**Exercise description:** Repeat the data verbatim, images excluded.

Recorded data Start Marker

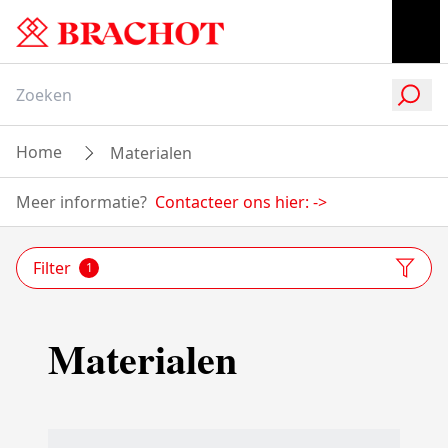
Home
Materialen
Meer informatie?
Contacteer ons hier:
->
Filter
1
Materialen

Recorded data End Marker

**Response to the exercise:**
Home
Materialen
Meer informatie?
Contacteer ons hier:
->
Filter
1
Materialen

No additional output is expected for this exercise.